In the hit-averse hinterland of experimental music, there are two categories: the forbiddingly difficult and the surprisingly seductive. L’Rain (nom de plume of American songwriter Taja Cheek) falls into the latter category, and I Killed Your Dog (2023) is maybe her most accessible work yet. The Brooklynite’s soulful tones (imagine Solange without the plaintive angst) combine with a woozy obfuscation of funk, indie, syncopated drums and swirling electronics to create a barrelling liminal space between freewheeling wildness and controlled chaos.

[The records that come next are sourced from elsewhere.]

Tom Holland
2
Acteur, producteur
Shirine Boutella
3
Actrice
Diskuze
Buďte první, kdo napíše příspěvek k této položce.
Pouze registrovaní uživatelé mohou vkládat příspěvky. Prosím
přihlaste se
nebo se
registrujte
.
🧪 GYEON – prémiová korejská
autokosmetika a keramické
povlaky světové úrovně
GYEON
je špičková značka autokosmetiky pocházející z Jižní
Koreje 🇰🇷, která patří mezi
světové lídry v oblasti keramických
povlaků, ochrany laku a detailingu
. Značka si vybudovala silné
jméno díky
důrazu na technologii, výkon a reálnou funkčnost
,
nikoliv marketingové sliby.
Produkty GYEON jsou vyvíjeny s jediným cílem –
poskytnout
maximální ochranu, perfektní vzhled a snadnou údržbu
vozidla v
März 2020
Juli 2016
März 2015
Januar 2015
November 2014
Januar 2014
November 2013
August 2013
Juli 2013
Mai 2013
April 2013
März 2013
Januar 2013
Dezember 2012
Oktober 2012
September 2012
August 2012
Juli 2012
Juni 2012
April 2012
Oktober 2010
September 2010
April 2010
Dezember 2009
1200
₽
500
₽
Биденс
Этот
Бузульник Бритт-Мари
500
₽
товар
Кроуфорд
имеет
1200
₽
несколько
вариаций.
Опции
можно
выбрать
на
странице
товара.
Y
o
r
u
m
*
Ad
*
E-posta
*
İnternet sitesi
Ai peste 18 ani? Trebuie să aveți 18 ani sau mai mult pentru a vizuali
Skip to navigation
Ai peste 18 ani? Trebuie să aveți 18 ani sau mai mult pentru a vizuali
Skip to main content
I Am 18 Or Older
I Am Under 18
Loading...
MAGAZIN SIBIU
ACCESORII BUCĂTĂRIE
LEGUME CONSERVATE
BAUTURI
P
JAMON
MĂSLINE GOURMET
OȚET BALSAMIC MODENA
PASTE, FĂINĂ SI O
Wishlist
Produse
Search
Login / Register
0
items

Steering the avant-garde towards a more uncomplicatedly beautiful direction is the late Icelandic composer Jóhann Jóhannsson’s IBM 1401, A User’s Manual (2006). Here temperatures clash with the spark of iron pyrites smashing together, the sterile coldness of the information age (including a narrator drily reciting a printer assembly instruction manual on ‘Part 2/IBM 1403 Printer’) interloping with the warming passion of the City Of Prague Philharmonic Orchestra in full flow. Plenty of musicians have merged these opposites, but few have achieved such soaring beauty. 

Other I listens: I Can Hear Your Heart by Aidan John Moffat (2004), Illadelph Halflife by The Roots (1996), I Am Kurious Oranj by The Fall (1988).